TAMPA — Area film, television and commercial production leaders say Hillsborough County has almost everything needed to become a national hub for their industry — diverse locales, qualified crew and warm weather.
But they say Hillsborough is hurt by the lack of a major film studio in the county.
There is a now push for one to be created through a public-private partnership. Last year, the county film commission funded a study on the matter.
The county sent the study to industry professionals throughout the state for feedback last week. Input is due by March 18 and will influence a request for proposal for a public-private studio partnership.
The call out could be issued by May 1, according to Hillsborough County Commissioner Ken Hagan, with responses due by June.
“The industry has been telling me for years that we have a need for a large-scale studio and that it would be an overwhelming success,” Hagan, a production advocate, said.
According to the study, large-scale studios should measure greater than 10,000 square feet. Miami-Dade County has “at least eight” such studios, says the study, Orange County has “at least five” and Pinellas has one — Bluewater Media’s 34,000 square foot studio in Clearwater.
“Tampa is at a stark disadvantage when it comes to competitive studio space,” says the study, conducted in part by interviewing 20 local industry professionals and surveying what it describes as 463 “qualified respondents” from throughout Florida.
Released in October, the study says Hillsborough has no large-scale studios. Since then, Diamond View Studios constructed a 10,000 -square foot production studio named Vū inside the former University Mall, now Rithm at Uptown.
But that studio, which boasts the same technology used to shoot The Mandalorian series, is primarily for virtual productions and not a place where traditional physical sets are built.
“The advanced nature of Vu’s capabilities are a wonderful asset to our market but does not necessarily answer our need for more physical studio space,” Hillsborough film commissioner Tyler Martinolich said. “Additional space is needed to continue to meet growth.”
Using a county incentive that provides 10 percent back on local expenditures and is capped at $500,000, Hillsborough has become a destination for productions with six and seven figure budgets.
But a lack of a major studio contributes to a “resource leakage,” says the study, meaning movie and commercial productions shoot some scenes here but then move to a market that has the studio space they need. That costs the area between $2,000 and $39,000 per production day lost, depending on the project’s budget.

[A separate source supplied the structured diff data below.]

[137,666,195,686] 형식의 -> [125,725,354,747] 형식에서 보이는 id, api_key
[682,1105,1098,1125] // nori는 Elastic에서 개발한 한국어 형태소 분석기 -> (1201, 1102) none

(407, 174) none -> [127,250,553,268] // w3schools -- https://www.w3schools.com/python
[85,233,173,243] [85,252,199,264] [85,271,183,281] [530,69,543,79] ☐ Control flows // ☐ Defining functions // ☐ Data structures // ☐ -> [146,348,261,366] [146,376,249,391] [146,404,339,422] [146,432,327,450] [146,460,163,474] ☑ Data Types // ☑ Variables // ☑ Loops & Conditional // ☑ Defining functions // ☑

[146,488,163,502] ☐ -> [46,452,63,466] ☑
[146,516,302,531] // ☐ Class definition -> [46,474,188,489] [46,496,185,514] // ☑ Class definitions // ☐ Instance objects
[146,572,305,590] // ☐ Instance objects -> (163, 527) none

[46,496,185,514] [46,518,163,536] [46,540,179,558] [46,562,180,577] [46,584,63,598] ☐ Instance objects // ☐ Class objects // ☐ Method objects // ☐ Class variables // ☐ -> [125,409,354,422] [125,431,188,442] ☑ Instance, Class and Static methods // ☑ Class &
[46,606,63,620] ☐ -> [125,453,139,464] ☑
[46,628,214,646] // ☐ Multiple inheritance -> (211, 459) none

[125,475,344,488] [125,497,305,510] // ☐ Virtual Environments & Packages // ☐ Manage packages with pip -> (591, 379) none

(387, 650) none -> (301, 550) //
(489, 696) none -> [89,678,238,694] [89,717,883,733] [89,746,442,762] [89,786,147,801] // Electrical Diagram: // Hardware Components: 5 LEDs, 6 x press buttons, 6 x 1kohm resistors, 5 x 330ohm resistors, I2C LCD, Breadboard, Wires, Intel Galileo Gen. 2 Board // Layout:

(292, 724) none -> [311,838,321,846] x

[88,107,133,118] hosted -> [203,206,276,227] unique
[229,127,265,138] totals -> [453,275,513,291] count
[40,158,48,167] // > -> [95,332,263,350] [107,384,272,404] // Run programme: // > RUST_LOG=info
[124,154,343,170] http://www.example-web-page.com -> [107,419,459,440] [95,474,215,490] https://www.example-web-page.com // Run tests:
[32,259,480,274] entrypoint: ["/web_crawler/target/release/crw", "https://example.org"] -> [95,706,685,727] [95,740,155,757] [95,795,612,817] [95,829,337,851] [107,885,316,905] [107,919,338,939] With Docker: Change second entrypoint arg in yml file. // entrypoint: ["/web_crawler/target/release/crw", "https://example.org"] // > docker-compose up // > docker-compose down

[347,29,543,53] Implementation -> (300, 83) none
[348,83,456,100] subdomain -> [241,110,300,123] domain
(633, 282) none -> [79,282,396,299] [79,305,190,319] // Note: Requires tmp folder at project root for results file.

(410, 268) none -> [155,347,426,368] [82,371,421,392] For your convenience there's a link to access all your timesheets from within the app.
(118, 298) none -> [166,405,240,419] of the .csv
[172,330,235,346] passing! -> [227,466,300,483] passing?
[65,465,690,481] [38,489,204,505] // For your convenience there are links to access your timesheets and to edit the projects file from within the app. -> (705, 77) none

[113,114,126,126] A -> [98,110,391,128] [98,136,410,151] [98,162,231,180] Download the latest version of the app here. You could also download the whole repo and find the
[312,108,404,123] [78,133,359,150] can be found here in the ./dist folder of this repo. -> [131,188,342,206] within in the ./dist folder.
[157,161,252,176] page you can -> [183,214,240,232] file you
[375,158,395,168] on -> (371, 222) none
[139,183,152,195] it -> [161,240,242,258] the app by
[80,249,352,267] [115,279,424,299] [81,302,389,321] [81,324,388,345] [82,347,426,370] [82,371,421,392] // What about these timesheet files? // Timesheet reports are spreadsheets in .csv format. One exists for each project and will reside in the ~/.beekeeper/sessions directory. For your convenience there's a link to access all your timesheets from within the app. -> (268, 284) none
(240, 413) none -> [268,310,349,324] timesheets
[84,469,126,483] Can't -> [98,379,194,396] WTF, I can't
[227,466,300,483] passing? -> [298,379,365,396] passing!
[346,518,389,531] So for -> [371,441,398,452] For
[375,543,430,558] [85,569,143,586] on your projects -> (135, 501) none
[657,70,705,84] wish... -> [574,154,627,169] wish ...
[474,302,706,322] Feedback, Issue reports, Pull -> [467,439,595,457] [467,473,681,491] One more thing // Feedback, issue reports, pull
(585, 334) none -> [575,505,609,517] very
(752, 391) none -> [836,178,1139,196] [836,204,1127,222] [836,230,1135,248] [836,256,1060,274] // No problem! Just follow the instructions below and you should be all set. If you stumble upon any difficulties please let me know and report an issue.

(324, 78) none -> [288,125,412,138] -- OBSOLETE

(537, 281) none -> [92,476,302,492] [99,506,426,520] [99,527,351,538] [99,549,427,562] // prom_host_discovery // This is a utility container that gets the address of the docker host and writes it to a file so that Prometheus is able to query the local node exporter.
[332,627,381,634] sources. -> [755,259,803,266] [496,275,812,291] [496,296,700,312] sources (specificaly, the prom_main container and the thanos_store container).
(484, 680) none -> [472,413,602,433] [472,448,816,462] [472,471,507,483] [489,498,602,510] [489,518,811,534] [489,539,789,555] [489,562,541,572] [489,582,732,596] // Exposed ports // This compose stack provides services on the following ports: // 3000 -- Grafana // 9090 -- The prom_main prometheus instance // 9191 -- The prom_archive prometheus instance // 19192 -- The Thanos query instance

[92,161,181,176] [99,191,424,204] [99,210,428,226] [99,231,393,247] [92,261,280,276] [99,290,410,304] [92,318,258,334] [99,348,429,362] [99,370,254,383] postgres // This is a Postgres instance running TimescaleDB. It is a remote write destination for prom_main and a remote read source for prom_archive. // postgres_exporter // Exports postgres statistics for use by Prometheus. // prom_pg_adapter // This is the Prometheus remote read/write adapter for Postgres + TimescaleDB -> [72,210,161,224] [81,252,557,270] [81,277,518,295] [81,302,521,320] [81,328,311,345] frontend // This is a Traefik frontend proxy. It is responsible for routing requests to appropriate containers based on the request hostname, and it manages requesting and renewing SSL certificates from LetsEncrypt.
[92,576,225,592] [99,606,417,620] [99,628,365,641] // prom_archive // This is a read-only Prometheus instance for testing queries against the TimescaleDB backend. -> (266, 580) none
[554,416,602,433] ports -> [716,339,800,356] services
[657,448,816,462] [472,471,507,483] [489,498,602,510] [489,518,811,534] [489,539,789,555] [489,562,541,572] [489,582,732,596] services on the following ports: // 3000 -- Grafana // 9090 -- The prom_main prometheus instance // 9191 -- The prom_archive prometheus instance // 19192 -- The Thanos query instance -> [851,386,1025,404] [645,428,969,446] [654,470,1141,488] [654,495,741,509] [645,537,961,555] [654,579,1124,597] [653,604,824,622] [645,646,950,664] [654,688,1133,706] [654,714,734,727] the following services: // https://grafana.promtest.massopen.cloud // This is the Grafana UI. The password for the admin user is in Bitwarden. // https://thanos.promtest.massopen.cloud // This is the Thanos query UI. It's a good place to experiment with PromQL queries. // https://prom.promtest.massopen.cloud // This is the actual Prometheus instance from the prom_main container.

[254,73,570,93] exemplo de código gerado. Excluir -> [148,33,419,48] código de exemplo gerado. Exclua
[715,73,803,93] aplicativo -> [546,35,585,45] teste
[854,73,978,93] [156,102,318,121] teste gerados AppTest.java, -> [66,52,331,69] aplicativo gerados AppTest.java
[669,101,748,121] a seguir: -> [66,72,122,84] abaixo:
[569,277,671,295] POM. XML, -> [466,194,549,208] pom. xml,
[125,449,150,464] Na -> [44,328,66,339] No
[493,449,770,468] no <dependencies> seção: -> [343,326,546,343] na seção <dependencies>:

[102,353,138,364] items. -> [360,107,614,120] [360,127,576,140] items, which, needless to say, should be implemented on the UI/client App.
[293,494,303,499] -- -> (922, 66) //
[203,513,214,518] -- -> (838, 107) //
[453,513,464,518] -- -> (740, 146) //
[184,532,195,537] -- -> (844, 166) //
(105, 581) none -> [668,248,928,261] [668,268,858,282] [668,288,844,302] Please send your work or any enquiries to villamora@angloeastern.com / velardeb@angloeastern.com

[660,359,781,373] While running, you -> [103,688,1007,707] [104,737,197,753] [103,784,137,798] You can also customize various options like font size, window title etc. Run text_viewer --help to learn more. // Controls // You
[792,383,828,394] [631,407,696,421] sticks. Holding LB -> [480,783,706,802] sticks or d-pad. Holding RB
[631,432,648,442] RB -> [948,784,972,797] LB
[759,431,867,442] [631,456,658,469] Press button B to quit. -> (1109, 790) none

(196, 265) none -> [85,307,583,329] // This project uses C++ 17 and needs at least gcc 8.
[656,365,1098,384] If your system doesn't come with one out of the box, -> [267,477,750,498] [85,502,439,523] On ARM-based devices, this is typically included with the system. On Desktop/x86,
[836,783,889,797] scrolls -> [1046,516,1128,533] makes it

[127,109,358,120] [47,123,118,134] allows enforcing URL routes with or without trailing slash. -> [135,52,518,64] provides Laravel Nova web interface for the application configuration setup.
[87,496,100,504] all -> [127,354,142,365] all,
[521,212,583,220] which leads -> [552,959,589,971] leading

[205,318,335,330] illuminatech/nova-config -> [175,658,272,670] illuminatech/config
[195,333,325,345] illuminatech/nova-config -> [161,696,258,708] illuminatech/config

Major Hollywood productions typically seek robust state incentives that provide millions of dollars. Florida does not have such a program. That’s why Ben Affleck’s 2016 Live By Night built a fake Ybor City in Georgia instead of filming here.
There is an ongoing effort to create a state film incentive.
But “even if the region were able to attract larger budget productions and money into the area,” says the survey, “there are no large studios to be able to house these productions in Hillsborough County.”
The ideal studio, says the study, “should maintain around 40,000 square feet of workable shooting space with another 20,000 square feet of modular studio space to be segmented for smaller projects ... accommodate parking for between 60 and 100 vehicles” and be close enough to Tampa International Airport to provide “convenient access for travel, but not so close that the sound of the airport inhibits production.”
Hagan also wants the studio to have a film school or educational component, perhaps in a partnership with Hillsborough Community College, the University of South Florida or the University of Tampa.
He said the “MOSI location is the best from a synergy standpoint and a location standpoint.”
The county owns the 70 acre MOSI campus and along Fowler Avenue as well the buildings, which includes the 400,000-square-foot hall. The County Commission has set aside $2 million from the county’s BP Oil Spill Settlement funds for a possible studio project there.
If MOSI is not part of the chosen proposal, Hagan said, he does not expect the county to support a studio at the site.
The study cites the 20-acre Austin Studios as an example of a successful public-private partnership. Located inside six hangers in the now-closed Robert Mueller Municipal Airport, it has been used by movies such as Friday Night Lights, Star Trek and The Rookie.
But the study — conducted by HCP Associates, whose managing partners Sean Coniglio and Eric Polins are filmmakers and founders of the Gasparilla International Film Festival — cites unsuccessful public-private partnerships, too. Digital Domain in West Palm Beach and Sanborn Studio in Sarasota both shut down despite government partnerships.
Hagan has not settled on a specific type of public-private partnership, but said the ideal situation might be the county covering part of the “capital outlay but the company operates” the studio. “I don’t see us wanting to get into — I’m just throwing out a number here — a $500,000 operational budget item that we have to do every year.”